Considering the very low number of European gliders (only four), we agreed to send only one container using that of the Germans, whose coordinator was Diether Memmert. At the beginning, I underestimated the cost of two out and return trips from southern Alps to Osnabrück (near Hamburg) with trailer, i.e. 5000 km and eight travelling days.

Diether’s clearance procedure appeared to be less efficient than mine and it was necessary to dispense €3000 in tips at all levels of the bureaucracy just to be able to leave the port within a reasonable time, days rather than weeks!
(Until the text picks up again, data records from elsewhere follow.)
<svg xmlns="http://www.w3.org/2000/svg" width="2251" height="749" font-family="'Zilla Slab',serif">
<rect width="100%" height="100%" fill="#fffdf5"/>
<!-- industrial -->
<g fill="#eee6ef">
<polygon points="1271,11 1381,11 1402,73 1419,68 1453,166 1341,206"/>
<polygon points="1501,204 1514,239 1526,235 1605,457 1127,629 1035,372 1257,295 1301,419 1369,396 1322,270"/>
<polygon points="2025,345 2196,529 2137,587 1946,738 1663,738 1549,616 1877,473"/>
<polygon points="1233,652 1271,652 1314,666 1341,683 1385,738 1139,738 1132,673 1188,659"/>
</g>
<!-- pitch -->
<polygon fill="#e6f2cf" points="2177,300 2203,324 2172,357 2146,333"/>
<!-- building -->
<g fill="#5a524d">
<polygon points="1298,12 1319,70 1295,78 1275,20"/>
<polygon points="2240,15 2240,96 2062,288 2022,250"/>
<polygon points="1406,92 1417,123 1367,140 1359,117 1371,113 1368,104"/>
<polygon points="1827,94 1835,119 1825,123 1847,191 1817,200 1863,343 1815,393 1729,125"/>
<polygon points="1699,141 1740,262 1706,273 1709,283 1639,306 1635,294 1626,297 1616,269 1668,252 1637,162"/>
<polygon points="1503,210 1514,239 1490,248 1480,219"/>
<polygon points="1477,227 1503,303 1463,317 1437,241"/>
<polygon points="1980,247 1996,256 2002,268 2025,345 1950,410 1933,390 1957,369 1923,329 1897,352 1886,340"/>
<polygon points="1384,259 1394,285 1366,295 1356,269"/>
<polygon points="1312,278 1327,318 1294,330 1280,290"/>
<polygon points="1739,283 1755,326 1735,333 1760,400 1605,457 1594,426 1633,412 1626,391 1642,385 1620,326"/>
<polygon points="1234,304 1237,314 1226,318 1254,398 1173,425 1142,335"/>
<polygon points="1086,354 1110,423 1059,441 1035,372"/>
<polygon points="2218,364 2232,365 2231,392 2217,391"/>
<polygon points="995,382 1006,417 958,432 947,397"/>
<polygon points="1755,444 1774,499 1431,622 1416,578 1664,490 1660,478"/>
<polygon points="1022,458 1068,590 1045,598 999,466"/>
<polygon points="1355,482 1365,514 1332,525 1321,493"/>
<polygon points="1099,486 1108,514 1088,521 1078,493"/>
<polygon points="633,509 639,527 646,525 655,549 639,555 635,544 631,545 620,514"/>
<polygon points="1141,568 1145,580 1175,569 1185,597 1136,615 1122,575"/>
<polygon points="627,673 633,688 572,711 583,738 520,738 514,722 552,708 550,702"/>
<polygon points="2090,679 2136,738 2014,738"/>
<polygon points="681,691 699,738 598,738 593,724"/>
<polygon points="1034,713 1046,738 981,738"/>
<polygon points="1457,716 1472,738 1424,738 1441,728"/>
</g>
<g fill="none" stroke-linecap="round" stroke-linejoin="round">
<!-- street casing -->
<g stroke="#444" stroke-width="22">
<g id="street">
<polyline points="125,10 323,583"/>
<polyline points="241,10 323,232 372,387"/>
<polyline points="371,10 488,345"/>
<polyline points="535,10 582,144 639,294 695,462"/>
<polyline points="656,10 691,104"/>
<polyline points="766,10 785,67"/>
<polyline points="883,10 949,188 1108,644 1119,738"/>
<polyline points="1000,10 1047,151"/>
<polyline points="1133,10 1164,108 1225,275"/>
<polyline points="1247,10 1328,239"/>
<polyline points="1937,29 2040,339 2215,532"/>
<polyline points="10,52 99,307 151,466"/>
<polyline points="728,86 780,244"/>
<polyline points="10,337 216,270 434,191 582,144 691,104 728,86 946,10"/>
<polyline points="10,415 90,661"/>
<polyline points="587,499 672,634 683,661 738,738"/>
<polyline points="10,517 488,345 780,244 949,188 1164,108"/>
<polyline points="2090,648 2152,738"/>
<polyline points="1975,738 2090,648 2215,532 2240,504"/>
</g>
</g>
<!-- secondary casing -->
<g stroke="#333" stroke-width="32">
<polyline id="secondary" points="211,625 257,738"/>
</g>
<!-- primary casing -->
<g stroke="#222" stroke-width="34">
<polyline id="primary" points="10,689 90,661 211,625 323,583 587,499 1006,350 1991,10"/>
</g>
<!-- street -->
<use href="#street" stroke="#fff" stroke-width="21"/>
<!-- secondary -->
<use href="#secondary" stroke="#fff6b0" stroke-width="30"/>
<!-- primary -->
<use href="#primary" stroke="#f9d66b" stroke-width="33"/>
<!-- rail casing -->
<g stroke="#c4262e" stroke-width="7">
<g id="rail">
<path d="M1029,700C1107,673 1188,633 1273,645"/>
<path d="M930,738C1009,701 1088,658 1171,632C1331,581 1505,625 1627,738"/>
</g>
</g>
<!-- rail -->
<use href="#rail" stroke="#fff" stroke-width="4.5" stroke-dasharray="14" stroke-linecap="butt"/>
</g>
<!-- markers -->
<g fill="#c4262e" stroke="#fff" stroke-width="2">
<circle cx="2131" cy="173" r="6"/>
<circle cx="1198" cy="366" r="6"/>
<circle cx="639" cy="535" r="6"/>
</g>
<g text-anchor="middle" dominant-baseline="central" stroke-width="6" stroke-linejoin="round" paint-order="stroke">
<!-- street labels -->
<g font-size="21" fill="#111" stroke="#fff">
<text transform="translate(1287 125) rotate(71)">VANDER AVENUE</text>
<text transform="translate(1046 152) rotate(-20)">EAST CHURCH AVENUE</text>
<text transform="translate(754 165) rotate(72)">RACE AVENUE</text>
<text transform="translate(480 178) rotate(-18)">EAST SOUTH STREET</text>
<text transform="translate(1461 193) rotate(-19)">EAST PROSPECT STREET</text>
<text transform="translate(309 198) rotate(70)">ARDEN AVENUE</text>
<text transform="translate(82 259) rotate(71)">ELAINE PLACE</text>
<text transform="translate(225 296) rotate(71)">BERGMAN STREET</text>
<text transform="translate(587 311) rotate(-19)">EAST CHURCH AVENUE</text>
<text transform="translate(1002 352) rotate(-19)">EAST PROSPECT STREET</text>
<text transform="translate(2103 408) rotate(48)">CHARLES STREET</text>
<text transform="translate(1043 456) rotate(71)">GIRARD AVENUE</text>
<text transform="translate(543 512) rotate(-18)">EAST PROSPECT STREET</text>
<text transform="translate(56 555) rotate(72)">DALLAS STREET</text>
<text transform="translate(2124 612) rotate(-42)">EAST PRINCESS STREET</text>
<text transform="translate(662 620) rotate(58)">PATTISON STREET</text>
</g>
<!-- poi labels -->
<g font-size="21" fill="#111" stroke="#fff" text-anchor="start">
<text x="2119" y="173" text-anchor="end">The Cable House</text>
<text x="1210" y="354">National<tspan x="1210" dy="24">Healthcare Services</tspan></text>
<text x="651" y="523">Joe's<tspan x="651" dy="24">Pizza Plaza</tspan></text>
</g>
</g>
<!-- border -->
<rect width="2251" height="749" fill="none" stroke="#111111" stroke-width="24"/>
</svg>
The return was no less delirious: at the end of two weeks of endless discussions between our agent and the customs, while Diether had already returned to Germany, the “narcos” required us, without any possibility of negotiation, to fully empty the container setting all pieces on the ground, in the port.
A total catastrophe. Diether and I had to return to Buenos Aires, hire some dockers and organize the removal of four fuselages, fourteen wings and about fifty bags and cases, to be laid on melting asphalt under the sun of a torrid summer, slaloming with our wings between mad trucks as we did our best to urgently leave this hell, and praying God that the containers that passed continuously over our heads remained firmly hung.
A Kafkaesque delirium that cost us more than another €4000, just for allowing an unhappy dog to put her nose on absolutely all the pieces.  And to reach the peak of absurdity, they required us to check the container through the scanner after the control by the dogs. The decision is taken: never this any more! We are therefore working in search of alternative solutions, while hoping that the World Gliding Championship in Argentina next January can bring some improvement to the customs situation.